A q = +3.00 mC test charge is placed inside a constant uniform electric field created in a parallel plate capacitor connected to a battery of unknown voltage. 
 
The capacitor is made of two parallel plates each with area equal to 0.250 m2 separated by a distance of 0.0400 m and with no dielectric other than vacuum.

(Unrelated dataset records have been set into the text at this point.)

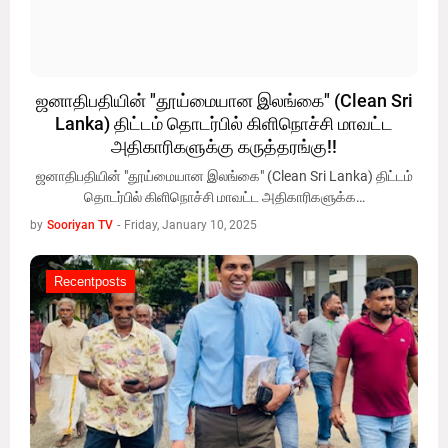
ஜனாதிபதியின் "தூய்மையான இலங்கை" (Clean Sri
Lanka) திட்டம் தொடர்பில் கிளிநொச்சி மாவட்ட
அதிகாரிகளுக்கு கருத்தரங்கு!!
ஜனாதிபதியின் "தூய்மையான இலங்கை" (Clean Sri Lanka) திட்டம்
தொடர்பில் கிளிநொச்சி மாவட்ட அதிகாரிகளுக்க…
by
Sooriyan TV
-
Friday, January 10, 2025
Recentposts
Recentposts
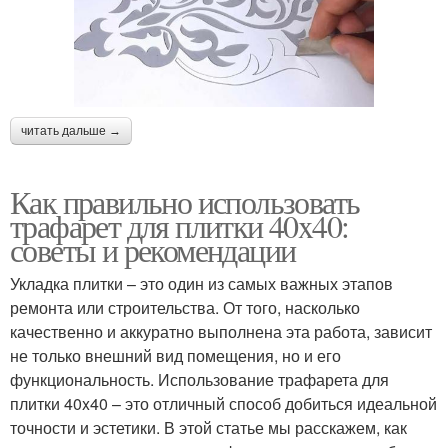
читать дальше →
Как правильно использовать
трафарет для плитки 40x40:
советы и рекомендации
Укладка плитки – это один из самых важных этапов
ремонта или строительства. От того, насколько
качественно и аккуратно выполнена эта работа, зависит
не только внешний вид помещения, но и его
функциональность. Использование трафарета для
плитки 40x40 – это отличный способ добиться идеальной
точности и эстетики. В этой статье мы расскажем, как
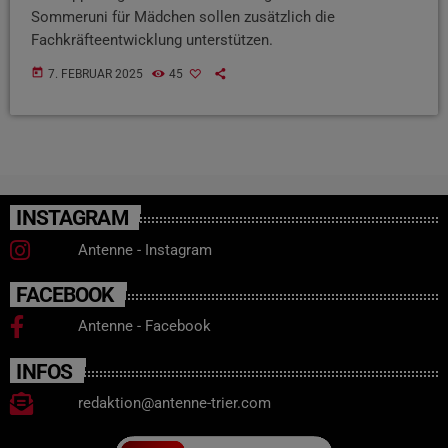
Sommeruni für Mädchen sollen zusätzlich die
Fachkräfteentwicklung unterstützen.
today
7. FEBRUAR 2025
45
INSTAGRAM
Antenne - Instagram
FACEBOOK
Antenne - Facebook
INFOS
redaktion@antenne-trier.com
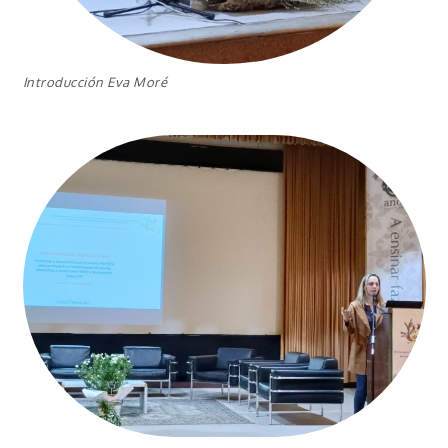
Introducción Eva Moré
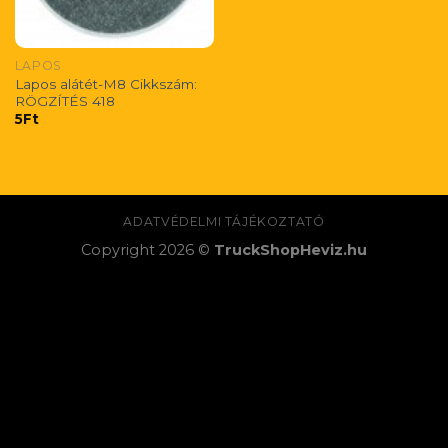
LAPOS
Lapos alátét-M8 Cikkszám:
RÖGZÍTÉS 418
5
Ft
ADATVÉDELMI TÁJÉKOZTATÓ
Copyright 2026 ©
TruckShopHeviz.hu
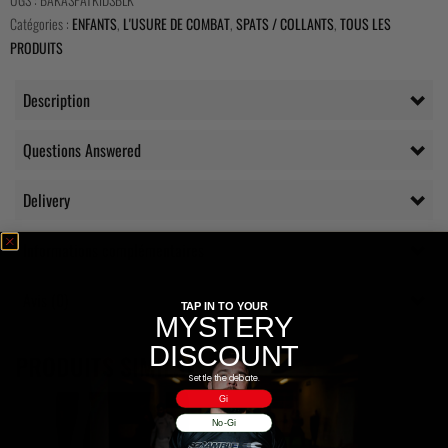
Catégories :
ENFANTS
,
L'USURE DE COMBAT
,
SPATS / COLLANTS
,
TOUS LES
PRODUITS
Description
Questions Answered
Delivery
Informations complémentaires
Avis (0)
TAP IN TO YOUR
MYSTERY
DISCOUNT
PRODUITS SIMILAIRES
Settle the debate.
Gi
No-Gi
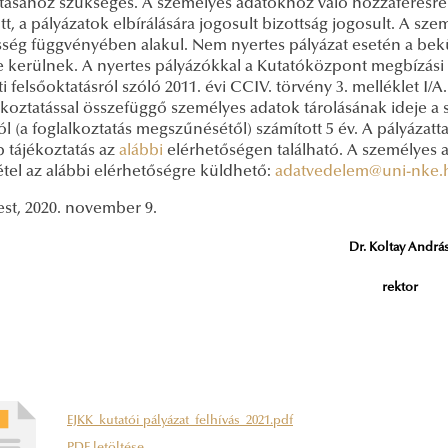
tásához szükséges. A személyes adatokhoz való hozzáférésre 
tott, a pályázatok elbírálására jogosult bizottság jogosult. A sze
sség függvényében alakul. Nem nyertes pályázat esetén a bek
e kerülnek. A nyertes pályázókkal a Kutatóközpont megbízási sz
 felsőoktatásról szóló 2011. évi CCIV. törvény 3. melléklet I/
alkoztatással összefüggő személyes adatok tárolásának ideje 
tól (a foglalkoztatás megszűnésétől) számított 5 év. A pályáza
 tájékoztatás az
alábbi
elérhetőségen található. A személyes 
étel az alábbi elérhetőségre küldhető:
adatvedelem@uni-nke.
st, 2020. november 9.
Dr. Koltay Andrá
rektor
EJKK_kutatói pályázat_felhívás_2021.pdf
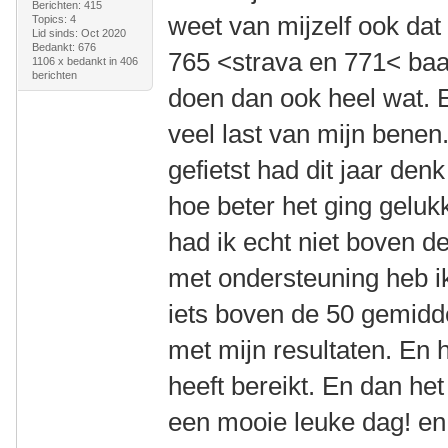
Berichten: 415
weet van mijzelf ook dat 
Topics: 4
Lid sinds: Oct 2020
Bedankt: 676
765 <strava en 771< baa
1106 x bedankt in 406
berichten
doen dan ook heel wat. E
veel last van mijn benen
gefietst had dit jaar den
hoe beter het ging geluk
had ik echt niet boven 
met ondersteuning heb ik
iets boven de 50 gemiddel
met mijn resultaten. En h
heeft bereikt. En dan het
een mooie leuke dag! en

The permitivitty of vacuum is 8.85e-12 C2/Nm2.

a) If it takes 0.0320 N of force to hold the charge the stationary between the plates, what is the value of the electric field in the capacitor?
b) What is the change of potential energy of the test charge moves without assistance from one plate to the other? (note: "+" would indicated a GAIN in potential energy)
c) Through what change in voltage did the test charge move?
d) What is the voltage of the battery that charged the capacitor?
e) What is the capacitance of the capacitor in picofarads?

Elena · Answer

E=F/q=0.032/0.003=10.67 V/m,

E= - grad φ
E=Δφ/Δx= Δφ/d =>
Δφ=Ed= 10.67•0.04=0.427 V.

ΔPE = - Work of electric field=
=-q•Δφ=-0.003•0.427= -1.28•10⁻³ J.
Δφ=V.
C=εε₀A/d,
ε=1,
ε₀=8.85 •10⁻¹² F/m,
C=8.85•10⁻¹²•0.25/0.04=5.53•10⁻¹¹F=
=55.3 pF.